TICK_INTERVAL_MS=60000
PERSONA_CONCURRENCY=2
# Operational kill-switch. When true, the service stays up (health-ok)
# but no ticks fire. Useful during demos or when debugging a persona.
RUNNER_PAUSED=false
End-to-end smoke (M3 exit gate)
Proves: personas exist, runner picks them up, Claude drives tools via MCP, actions + ratings land in Postgres.
# 1. Stack
pnpm docker:up
cd services/mana-auth && bun run db:push # applies users.kind + auth.personas* tables
pnpm dev:auth # mana-auth on 3001
pnpm dev:sync # mana-sync on 3050
pnpm --filter @mana/mcp-service dev # mana-mcp on 3069
pnpm --filter @mana/persona-runner dev # this service on 3070
# (boots warning-only if MANA_SERVICE_KEY or ANTHROPIC_API_KEY missing)
# 2. Seed the 10 catalog personas
export MANA_ADMIN_JWT=… # admin-tier JWT
export PERSONA_SEED_SECRET=… # any value; must match runner
pnpm seed:personas
# 3. Verify login works
curl -s "localhost:3070/diag/login?email=persona.anna@mana.test" | jq
# → { ok: true, userId: "…", spaceId: "…" }
# 4. Fire a tick manually (dev-only endpoint, avoids waiting the full interval)
export MANA_SERVICE_KEY=…
export ANTHROPIC_API_KEY=…
curl -s -X POST localhost:3070/diag/tick | jq
# → { ok: true, result: { due: 10, ranSuccessfully: N, failed: [], durationMs: … } }
# 5. Inspect what landed
psql -c "SELECT persona_id, tool_name, result FROM auth.persona_actions ORDER BY created_at DESC LIMIT 20;"

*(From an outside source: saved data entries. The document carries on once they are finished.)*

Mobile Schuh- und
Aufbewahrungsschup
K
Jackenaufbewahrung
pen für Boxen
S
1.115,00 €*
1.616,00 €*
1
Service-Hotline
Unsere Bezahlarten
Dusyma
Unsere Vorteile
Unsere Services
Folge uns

psql -c "SELECT persona_id, module, rating, notes FROM auth.persona_feedback ORDER BY created_at DESC LIMIT 20;"
A green run through step 5 is the M3 exit criterion.
Why a separate service (not part of mana-ai)
- Lifecycle: persona-runner is test infra. Starts and stops with a demo, can be paused without downtime noise. mana-ai is a production worker for real user missions — different risk profile.
- Observability: mixing them means "is this tick Anna running the suite or a real user running their mission?" becomes a log-filter problem. Separate services give you separate Prometheus scrapes.
- Tool source: mana-ai today uses an internal tool catalog; persona-runner uses MCP. When M4 unifies both onto
@mana/tool-registry, the split still makes sense as two consumers of the same tool surface.